There were a couple of screws in a pretty bad way, likewise a couple of fellas who were rumoured (already) to be nonces, but for the majority it was mostly just a few breaks, cuts and bruises. Two other lads were handcuffed to two coppers each as although they needed treatment they were amongst the ringleaders of the still intensifying riot (I saw their photos in the M.E.N the following day).

The coppers and screws who weren’t injured were having a tough job trying to calm down and keep apart a number of lads who were trying to get at each other. One shirtless scouse fella with a big LFC tattoo on his chest grabbed some scissors from a nurses pocket and went for another lad. It was like the wild-west for a few minutes until a coppers truncheon went into his knee-cap and he buckled like a wounded dog.

I saw the same fella about 5 minutes later, walked over to him, called him a scouse bastard and warned to keep it shut from now on. He was in ‘outside’ Manchester now and should behave himself. In the interest of balance and the truth I suppose I should point out that he was sedated and handcuffed to a bed by this time but y’know, I told him straight.

The first task I had to perform was to go round collecting up all the scissors from the nurses before anyone repeated the now dozing scouse meat-heads trick. The tension was so great it felt like it could go off at any minute. There were some proper ‘characters’ in there, ranging from psychotic looking hard-cases, to timid little lads who’d probably been sent down for havin one E too many in their pockets and a ‘bloke’ in eye-liner and a blouse who made the copper he was cuffed to look more uncomfy than I’ve ever seen anyone look before.
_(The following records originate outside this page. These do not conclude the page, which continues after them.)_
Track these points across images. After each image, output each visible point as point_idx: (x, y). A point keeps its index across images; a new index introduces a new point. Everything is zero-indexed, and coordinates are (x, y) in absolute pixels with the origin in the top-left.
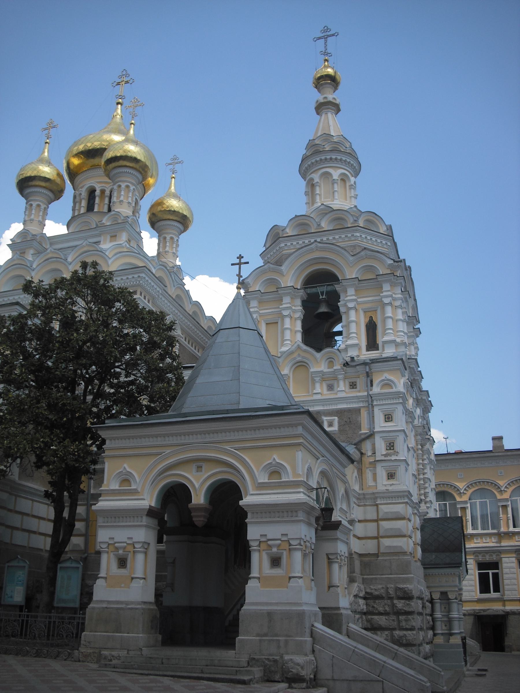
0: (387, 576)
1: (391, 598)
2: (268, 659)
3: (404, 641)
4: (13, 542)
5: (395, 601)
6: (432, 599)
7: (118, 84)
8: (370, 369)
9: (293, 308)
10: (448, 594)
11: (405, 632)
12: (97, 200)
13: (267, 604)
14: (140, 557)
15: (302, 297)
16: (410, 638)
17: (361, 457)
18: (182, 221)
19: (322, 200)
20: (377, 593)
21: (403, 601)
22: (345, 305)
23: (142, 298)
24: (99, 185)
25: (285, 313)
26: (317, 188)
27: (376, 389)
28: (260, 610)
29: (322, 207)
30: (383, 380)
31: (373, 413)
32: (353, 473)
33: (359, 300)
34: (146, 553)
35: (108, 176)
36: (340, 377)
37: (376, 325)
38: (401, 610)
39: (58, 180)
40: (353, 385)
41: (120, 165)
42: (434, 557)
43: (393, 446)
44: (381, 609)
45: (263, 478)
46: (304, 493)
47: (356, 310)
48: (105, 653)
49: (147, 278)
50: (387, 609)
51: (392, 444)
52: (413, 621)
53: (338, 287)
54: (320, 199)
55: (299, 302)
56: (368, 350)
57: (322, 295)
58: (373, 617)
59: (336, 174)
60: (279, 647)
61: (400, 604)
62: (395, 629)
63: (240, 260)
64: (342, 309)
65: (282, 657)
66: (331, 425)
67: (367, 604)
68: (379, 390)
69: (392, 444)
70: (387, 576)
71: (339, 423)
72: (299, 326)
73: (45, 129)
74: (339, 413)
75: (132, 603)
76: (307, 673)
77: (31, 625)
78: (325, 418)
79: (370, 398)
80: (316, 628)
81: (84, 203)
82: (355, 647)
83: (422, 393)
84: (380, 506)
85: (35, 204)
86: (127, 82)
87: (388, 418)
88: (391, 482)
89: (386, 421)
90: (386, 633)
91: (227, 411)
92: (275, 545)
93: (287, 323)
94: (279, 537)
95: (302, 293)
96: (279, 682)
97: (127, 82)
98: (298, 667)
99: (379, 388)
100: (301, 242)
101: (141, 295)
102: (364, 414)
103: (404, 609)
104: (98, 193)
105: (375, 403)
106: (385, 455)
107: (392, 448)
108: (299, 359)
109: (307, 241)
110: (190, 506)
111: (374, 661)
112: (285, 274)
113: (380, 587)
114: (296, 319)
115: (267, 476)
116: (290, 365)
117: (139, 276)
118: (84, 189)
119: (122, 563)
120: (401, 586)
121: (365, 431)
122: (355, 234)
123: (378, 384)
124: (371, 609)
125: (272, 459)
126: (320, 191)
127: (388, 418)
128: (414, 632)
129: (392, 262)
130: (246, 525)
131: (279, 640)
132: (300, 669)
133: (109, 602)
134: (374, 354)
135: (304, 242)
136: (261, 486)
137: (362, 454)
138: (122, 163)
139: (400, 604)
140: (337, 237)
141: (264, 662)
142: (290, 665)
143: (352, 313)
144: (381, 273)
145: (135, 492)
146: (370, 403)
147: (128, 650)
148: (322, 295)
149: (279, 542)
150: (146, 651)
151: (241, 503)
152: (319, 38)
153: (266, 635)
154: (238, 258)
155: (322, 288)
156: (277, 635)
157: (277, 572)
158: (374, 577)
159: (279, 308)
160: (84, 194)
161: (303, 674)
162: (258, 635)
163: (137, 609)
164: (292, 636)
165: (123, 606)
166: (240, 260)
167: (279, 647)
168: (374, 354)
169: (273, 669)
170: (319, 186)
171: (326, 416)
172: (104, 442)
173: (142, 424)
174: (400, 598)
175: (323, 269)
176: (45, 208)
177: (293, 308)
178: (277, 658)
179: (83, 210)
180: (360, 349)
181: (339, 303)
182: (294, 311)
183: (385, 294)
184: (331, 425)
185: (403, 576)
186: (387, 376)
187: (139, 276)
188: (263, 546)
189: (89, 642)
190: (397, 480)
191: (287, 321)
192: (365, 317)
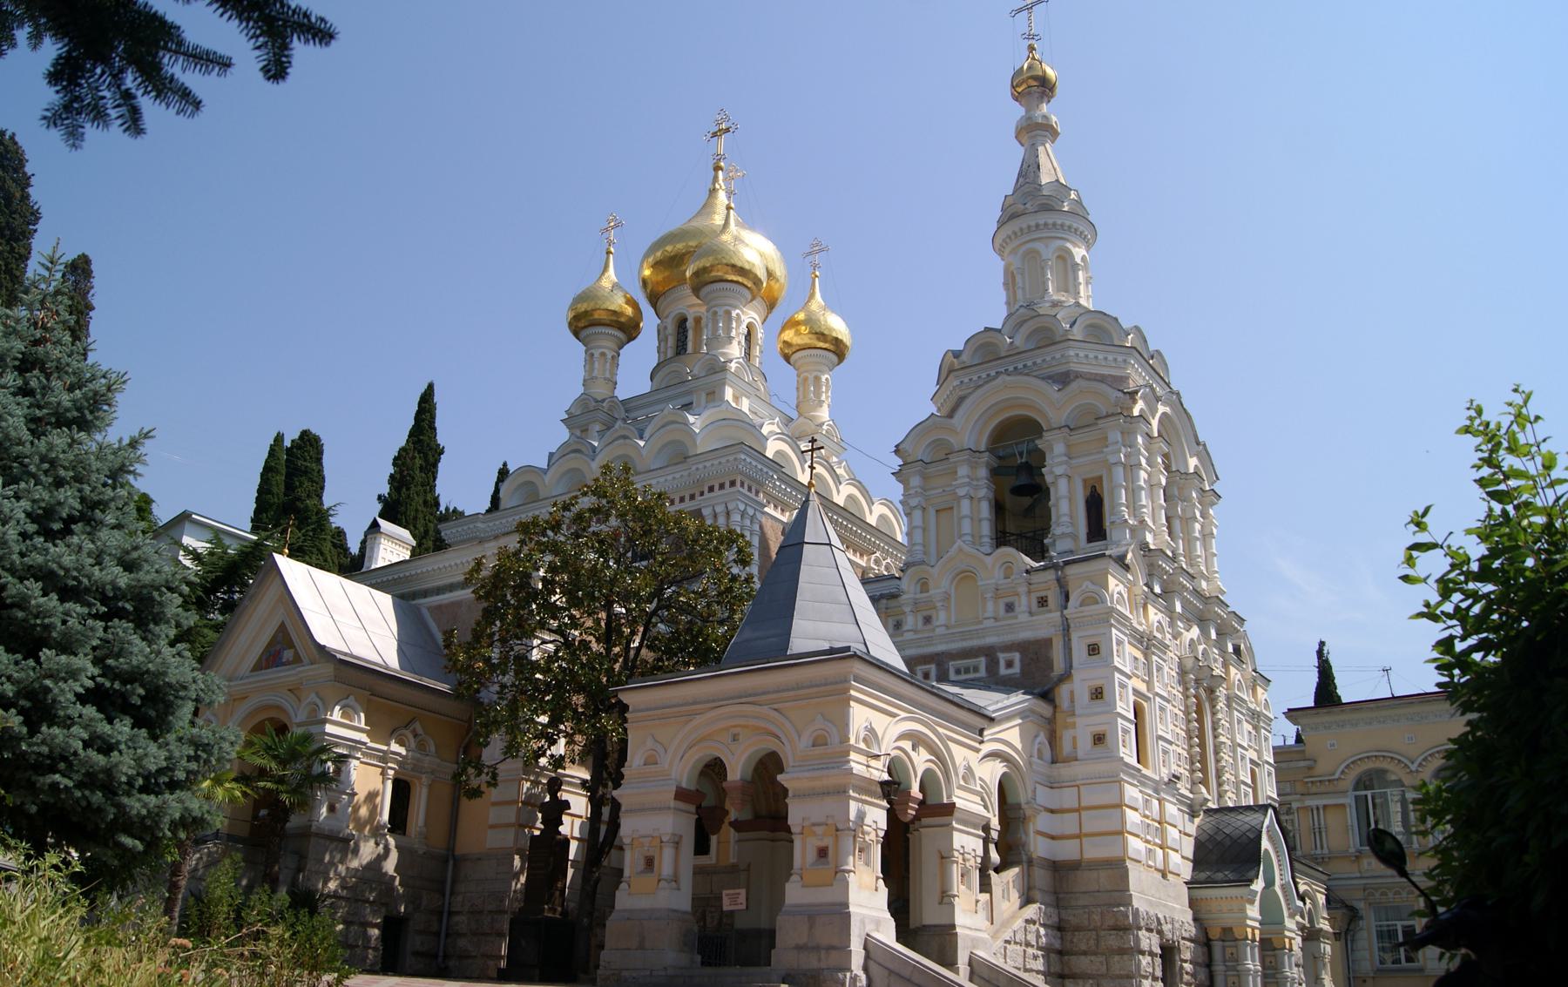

Whilst I was doing me rounds for scissors I was threatened, swore at and had me arse pinched. By him in the blouse or his police ‘partner’ I can never be sure.

After a while they moved most of the injured to wards…one for the lags, one for the screws. I was told to go on the ward where they’d put a group of ten-or-so scousers and assist the medical staff with whatever. Which turned out to be not much. I sat watching more of the rioting on the telly getting a running commentary from these lads who’d been in there only a few hours before. They told some pretty nasty tales of some of the things that had gone off that morning and seemed affected by the violence they’d witnessed but they were happy now, buzzin to be out of the jail and being served cups of tea by the nurses.

After a while of nothing much happening Dave came onto the ward to see what was what and was immediately met with shouts of “Oi Lionel” from the scouse contingent (No-one shouted ‘Ricky Hill’ though and I was now convinced Dave actually looked more like him than he did Lionel Ritchie). I don’t usually hold with all that ‘lengendary scouse humour’ shite but they nailed poor Dave for a good 5 minutes and I’ve gotta admit I had to bite me tongue to save me from giggling like a schoolgirl. He didn’t hang about and left me with the words “Take it easy”, to which half the ward piped up “Easy like Sunday morning”. Even the guards on the door were pissing themselves at him as he walked past. They do say Soul music comes from pain.

Most of the injured in the hospital were out after a few days. For a while afterwards me and some mates used to go and watch the lads ‘ravin’ on Strangeways rooftop on our dinnertimes. I don’t think any of em got out for a while. I’ve not seen him for 15 years so I don’t know but I don’t think Dave ever did make it to Vegas.